> [Task description]: Copy out the records below word for word, beginning at the line that contains "Is it true that" and stopping after the line that contains "Rank the series". Leave the pictures out.

> [Data for processing]:
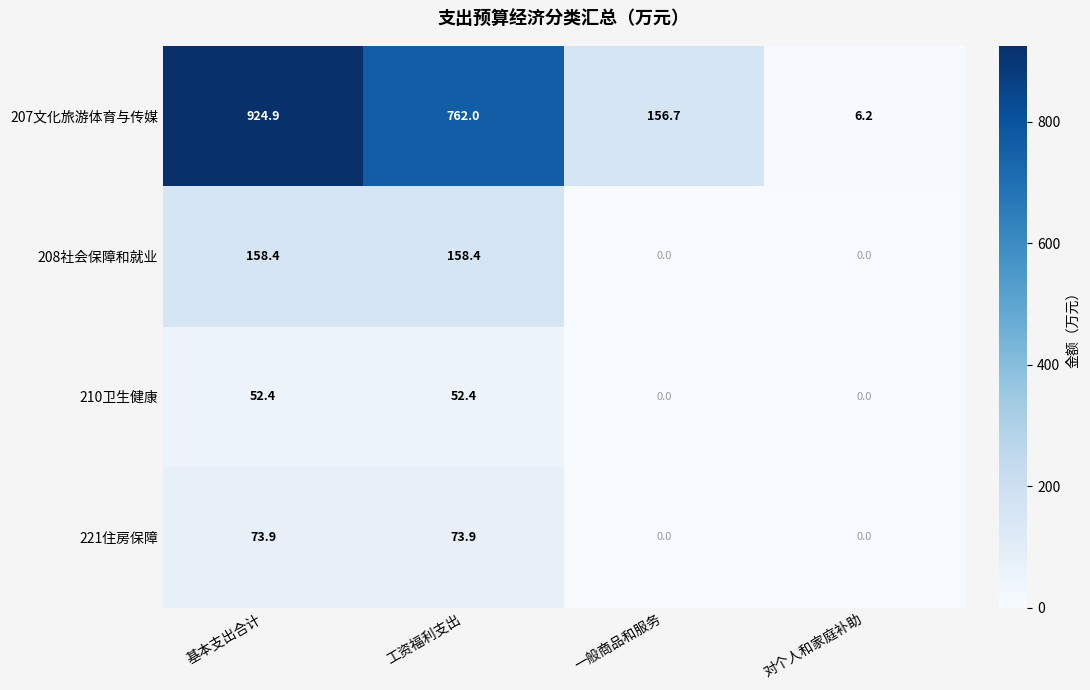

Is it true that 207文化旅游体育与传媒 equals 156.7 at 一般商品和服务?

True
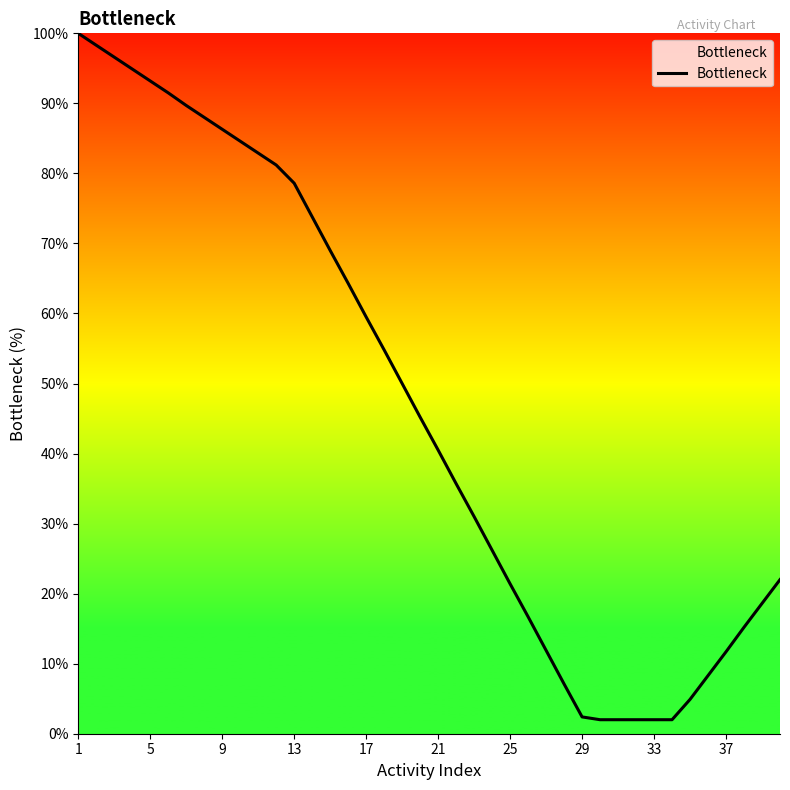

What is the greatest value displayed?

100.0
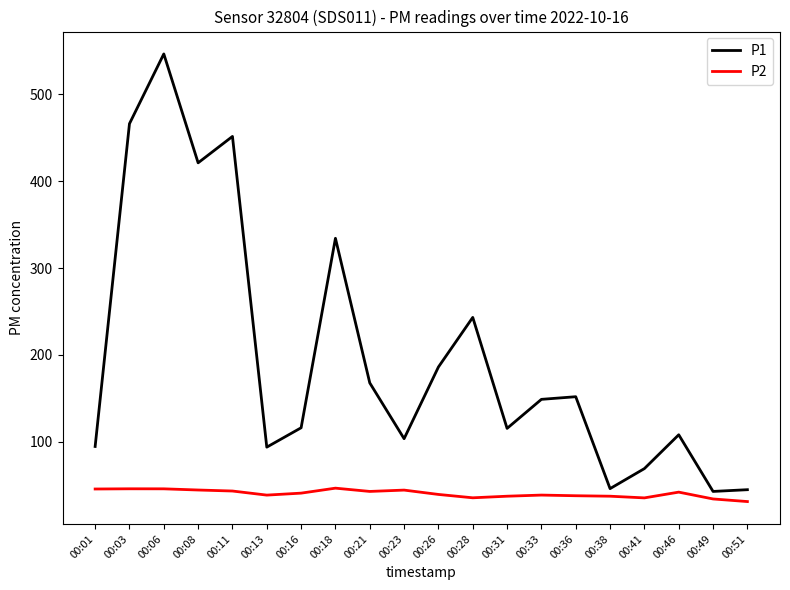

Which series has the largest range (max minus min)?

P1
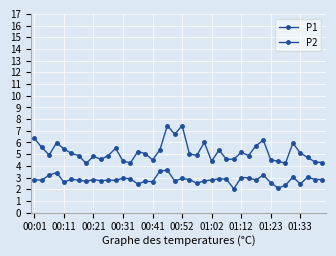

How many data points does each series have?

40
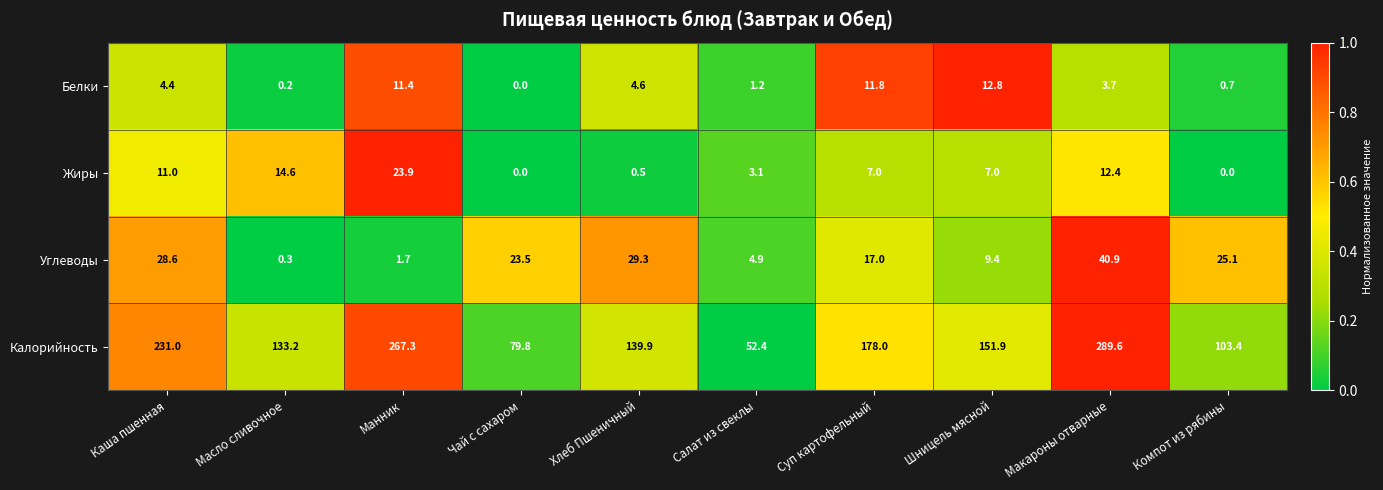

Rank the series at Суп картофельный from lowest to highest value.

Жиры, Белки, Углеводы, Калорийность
==
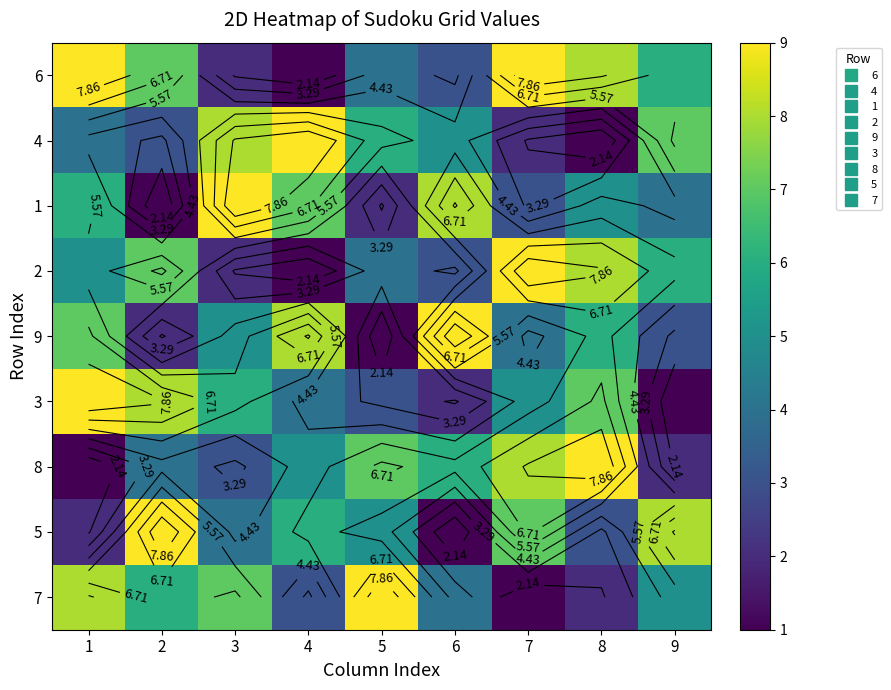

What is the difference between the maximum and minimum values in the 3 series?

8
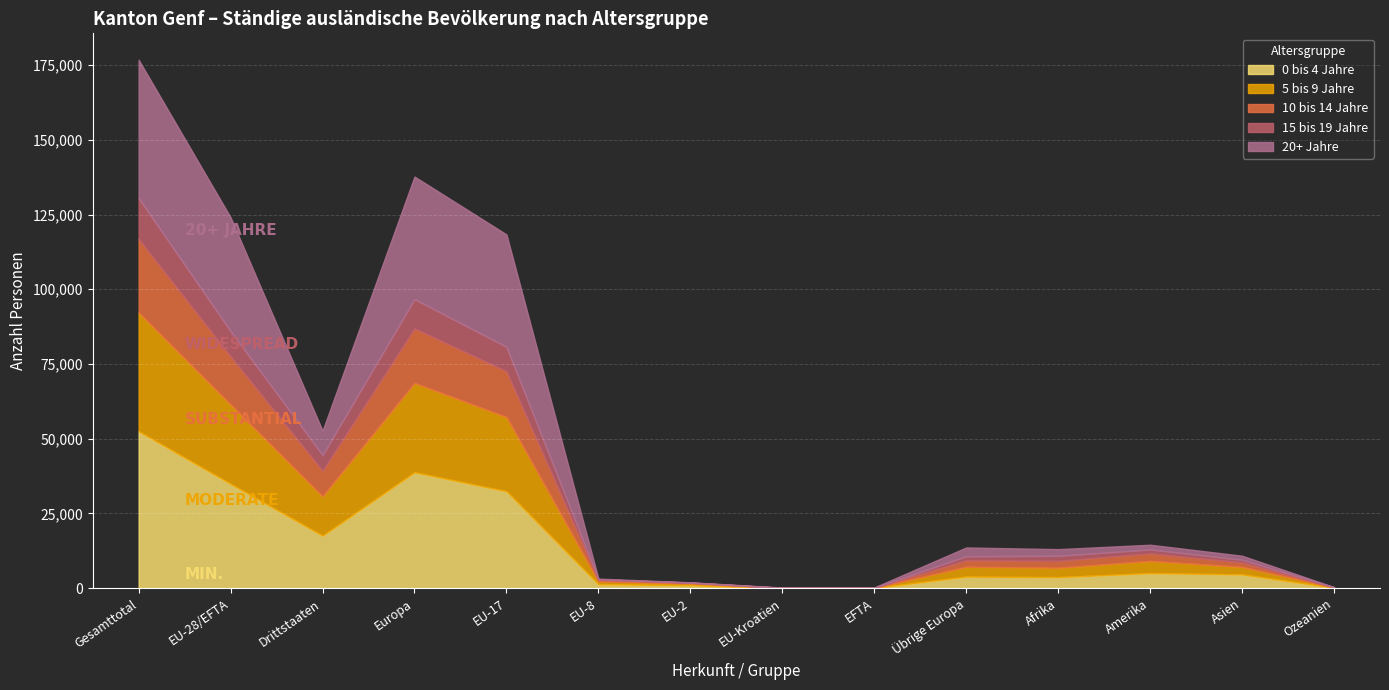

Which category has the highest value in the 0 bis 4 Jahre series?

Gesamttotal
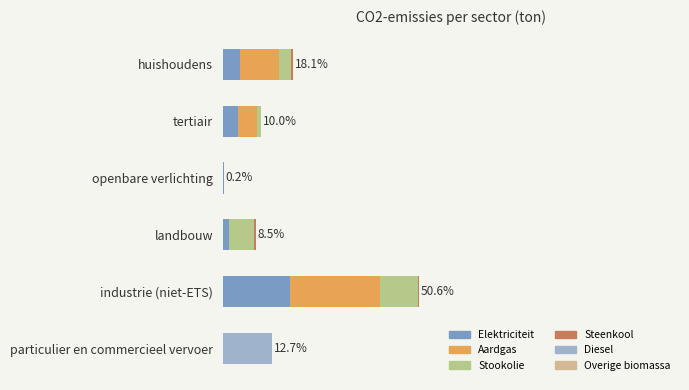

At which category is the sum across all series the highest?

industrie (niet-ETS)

> [Written solution]:
Is it true that 207文化旅游体育与传媒 equals 156.7 at 一般商品和服务?

True

What is the greatest value displayed?

100.0

Which series has the largest range (max minus min)?

P1

How many data points does each series have?

40

Rank the series at Суп картофельный from lowest to highest value.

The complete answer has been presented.